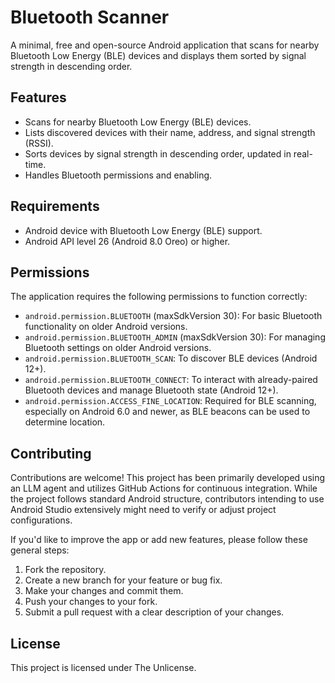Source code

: # Bluetooth Scanner

A minimal, free and open-source Android application that scans for nearby Bluetooth Low Energy (BLE) devices and displays them sorted by signal strength in descending order.

## Features

- Scans for nearby Bluetooth Low Energy (BLE) devices.
- Lists discovered devices with their name, address, and signal strength (RSSI).
- Sorts devices by signal strength in descending order, updated in real-time.
- Handles Bluetooth permissions and enabling.

## Requirements

- Android device with Bluetooth Low Energy (BLE) support.
- Android API level 26 (Android 8.0 Oreo) or higher.

## Permissions

The application requires the following permissions to function correctly:

- `android.permission.BLUETOOTH` (maxSdkVersion 30): For basic Bluetooth functionality on older Android versions.
- `android.permission.BLUETOOTH_ADMIN` (maxSdkVersion 30): For managing Bluetooth settings on older Android versions.
- `android.permission.BLUETOOTH_SCAN`: To discover BLE devices (Android 12+).
- `android.permission.BLUETOOTH_CONNECT`: To interact with already-paired Bluetooth devices and manage Bluetooth state (Android 12+).
- `android.permission.ACCESS_FINE_LOCATION`: Required for BLE scanning, especially on Android 6.0 and newer, as BLE beacons can be used to determine location.

## Contributing

Contributions are welcome! This project has been primarily developed using an LLM agent and utilizes GitHub Actions for continuous integration. While the project follows standard Android structure, contributors intending to use Android Studio extensively might need to verify or adjust project configurations.

If you'd like to improve the app or add new features, please follow these general steps:
1. Fork the repository.
2. Create a new branch for your feature or bug fix.
3. Make your changes and commit them.
4. Push your changes to your fork.
5. Submit a pull request with a clear description of your changes.

## License

This project is licensed under The Unlicense.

Work instruction:
Revise the records above, changing every occurrence of "signal strength" to "received signal strength" and keeping everything else the same. Omit the pictures from your answer.

Reply:
Source code

: # Bluetooth Scanner

A minimal, free and open-source Android application that scans for nearby Bluetooth Low Energy (BLE) devices and displays them sorted by received signal strength in descending order.

## Features

- Scans for nearby Bluetooth Low Energy (BLE) devices.
- Lists discovered devices with their name, address, and received signal strength (RSSI).
- Sorts devices by received signal strength in descending order, updated in real-time.
- Handles Bluetooth permissions and enabling.

## Requirements

- Android device with Bluetooth Low Energy (BLE) support.
- Android API level 26 (Android 8.0 Oreo) or higher.

## Permissions

The application requires the following permissions to function correctly:

- `android.permission.BLUETOOTH` (maxSdkVersion 30): For basic Bluetooth functionality on older Android versions.
- `android.permission.BLUETOOTH_ADMIN` (maxSdkVersion 30): For managing Bluetooth settings on older Android versions.
- `android.permission.BLUETOOTH_SCAN`: To discover BLE devices (Android 12+).
- `android.permission.BLUETOOTH_CONNECT`: To interact with already-paired Bluetooth devices and manage Bluetooth state (Android 12+).
- `android.permission.ACCESS_FINE_LOCATION`: Required for BLE scanning, especially on Android 6.0 and newer, as BLE beacons can be used to determine location.

## Contributing

Contributions are welcome! This project has been primarily developed using an LLM agent and utilizes GitHub Actions for continuous integration. While the project follows standard Android structure, contributors intending to use Android Studio extensively might need to verify or adjust project configurations.

If you'd like to improve the app or add new features, please follow these general steps:
1. Fork the repository.
2. Create a new branch for your feature or bug fix.
3. Make your changes and commit them.
4. Push your changes to your fork.
5. Submit a pull request with a clear description of your changes.

## License

This project is licensed under The Unlicense.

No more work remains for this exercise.